Ordens dadas, o Quinquim referendava. Cada um moralizava o outro, para moralizar-se.
PAIVA, M. O. Dona Guidinha do Poço. Rio de Janeiro: Tecnoprint, s/d
No trecho do romance naturalista, a forma como o narrador julga comportamentos e emoções das personagens femininas revela influência do pensamento
capitalista, marcado pela distribuição funcional do trabalho.
liberal, buscando a igualdade entre pessoas escravizadas e livres.
científico, considerando o ser humano como um fenômeno biológico.
religioso, fundamentado na fé e na aceitação dos dogmas do cristianismo.
afetivo, manifesto na determinação de acolher familiares e no respeito mútuo.
Gabarito:
científico, considerando o ser humano como um fenômeno biológico.
a) Alternativa incorreta. Não há influência do pensamento capitalista na descrição das mulheres.
b) Alternativa incorreta. Não há essa busca por igualdade, mas sim um retrato dos comportamentos femininos.

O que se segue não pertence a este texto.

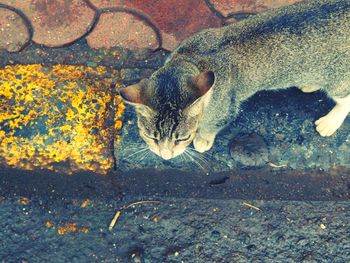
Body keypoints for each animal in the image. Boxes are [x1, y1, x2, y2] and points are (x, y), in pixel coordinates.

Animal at [118, 0, 350, 161]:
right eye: (151, 137)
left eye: (182, 138)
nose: (165, 156)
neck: (192, 59)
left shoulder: (226, 108)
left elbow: (210, 125)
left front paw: (202, 138)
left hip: (339, 79)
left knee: (345, 99)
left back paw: (330, 122)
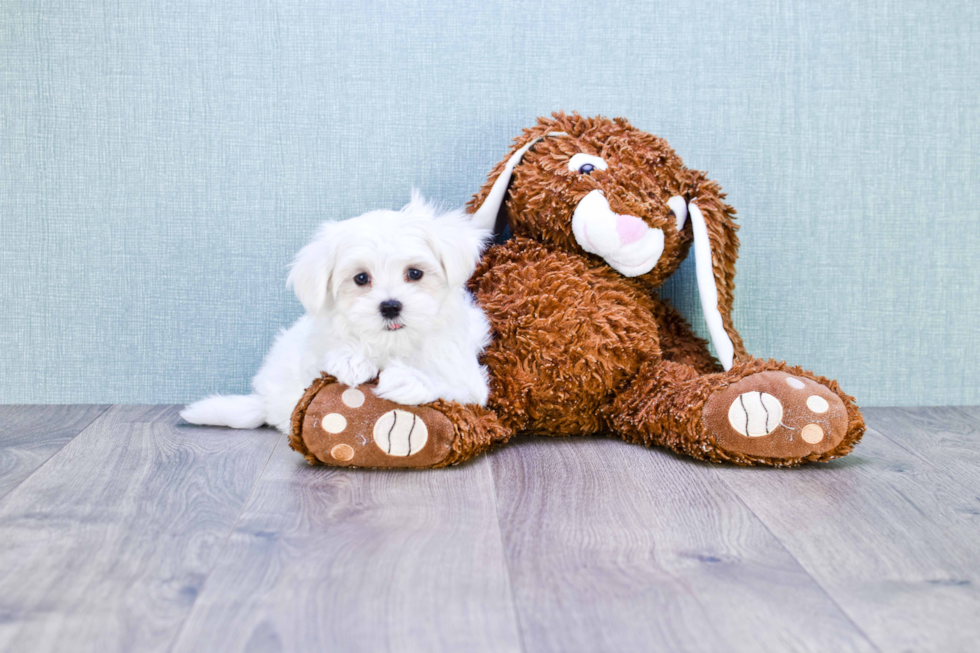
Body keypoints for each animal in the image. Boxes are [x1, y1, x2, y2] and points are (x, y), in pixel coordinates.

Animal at [181, 192, 494, 432]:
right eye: (361, 278)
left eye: (415, 273)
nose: (390, 306)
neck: (392, 344)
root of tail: (265, 402)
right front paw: (351, 359)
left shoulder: (469, 379)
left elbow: (452, 383)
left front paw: (407, 378)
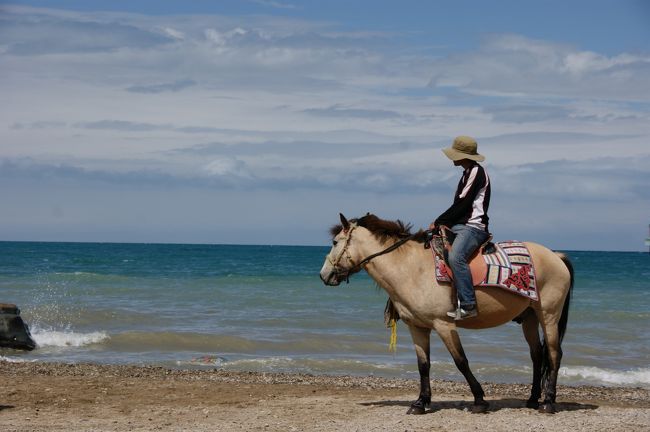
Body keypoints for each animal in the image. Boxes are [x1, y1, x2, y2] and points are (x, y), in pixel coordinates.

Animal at [318, 214, 572, 414]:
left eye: (335, 241)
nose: (324, 275)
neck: (411, 268)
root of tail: (555, 256)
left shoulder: (444, 325)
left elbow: (461, 361)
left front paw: (479, 400)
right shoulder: (417, 327)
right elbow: (423, 365)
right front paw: (420, 403)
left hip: (548, 315)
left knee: (554, 354)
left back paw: (548, 402)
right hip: (529, 317)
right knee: (537, 355)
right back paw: (532, 399)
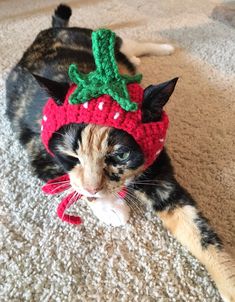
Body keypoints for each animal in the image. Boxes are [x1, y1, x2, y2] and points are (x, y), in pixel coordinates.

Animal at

c) Alternativa correta. O cientificismo foi muito forte no movimento naturalista, o que é perceptível quando o narrador trata as mulheres com seus instintos, quase como animais.
d) Alternativa incorreta. O trecho, inclusive, rejeita os dogmas do cristianismo.
e) Alternativa incorreta. Há uma esfera afetiva, mas ela é tratada de forma animalesca.